▶ [Excerto da página]:
Quando se pergunta nos corredores, ninguém parece saber de quem foi a ordem para se criar uma estrutura que envolvesse estas empresas. Um pouco mais a fundo, parece que do lado moçambicano e do lado estrangeiro, o grande projecto do SIMP foi desenhado por operativos adstritos à segurança de soberania; na verdade, a segurança foi fintada ao ponto de deixar voar a própria soberania e, no final, temos mais uma vez uma grande mentira.

 

Segurança Cibernética

 

Uma das grandes falácias do nosso aparelho securitário é pensar que a segurança passa por Makarov. Num artigo meu publicado num dos jornais da praça em 2010, chamo a atenção a quem de direito sobre que tipo de aparelhos celulares os nossos órgãos de soberania deveriam usar e termino rebatendo sobre intercepção de telefonia móvel.

▶ [Dados guardados]:
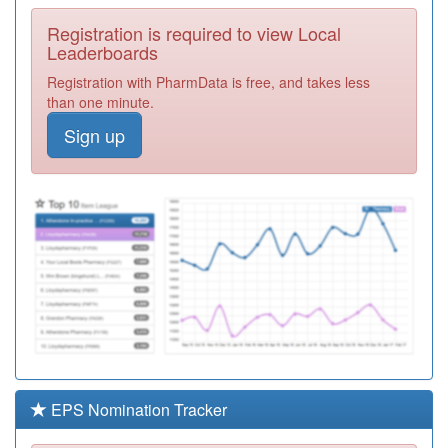
Required
Registration is required to view Local
Y05629
Gp Extended
Leaderboards
Access Fylde
Registration
Registration with PharmData is free, and takes less
And Wyre
Required
than one minute.
P81081
Arnold Medical
Sign up
Centre
Registration
Required
Y02837
Pds Medical
Sdhc & Ooh's
Registration
Required
P81159
Stonyhill Medical
Practice
Registration
Required
P81681
North Shore
Surgery
Registration
Required
EPS Nomination Tracker
P81128
Kirkham Health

▶ [O que fazer]:
- 1) No excerto da página, em que ano foi publicado o artigo que trata dos aparelhos celulares a usar pelos órgãos de soberania?
- 2) Dê seguimento ao excerto da página sobre segurança cibernética e soberania, começando logo após a última frase apresentada.

▶ [Respostas escritas]:
- 1) Em 2010.

- 2)
Com o passar do tempo, o forte das informações de diversas instituições, sejam do Estado, privadas e mesmo das ONGs passa pela internet, independentemente do canal. Sou portador de muitos cartões de visita de ministros e não só, em governos diferentes, mas os seus emails são maioritariamente YAHOO, HOTMAIL, GMAIL e por aí fora.

 

Enquanto a importância da informação destas figuras não pode ser tomada ao de leve, também fomos vendo que, nos últimos tempos, foram criadas diversas instituições que, ao olhar de um cauto, principalmente na área de comunicações, poderia pensar que o fluxo de informação sensível é roteado em canais seguros, onde há uma encriptação militar a todos os níveis.

 

O que vimos foi a criação de entidades como INTIC, INAGE e IN qualquer coisa, ao longo do tempo, cujo objectivo foi, na verdade, o de acomodar pessoas que criar um ímpeto na área de segurança cibernética dos órgãos do Estado!

 

(Saudades do Professor Doutor Manhiça, um musicólogo de formação, mas que tinha o avanço tecnológico no coração!)

 

Computadores oferecidos partem dos distritos, passam pelos ministérios e terminam na Presidência da República. Quem testa estes donativos para ver se têm “backdoors” para o doador? Dizem que ao cavalo oferecido não se contam os dentes, mas, convenhamos!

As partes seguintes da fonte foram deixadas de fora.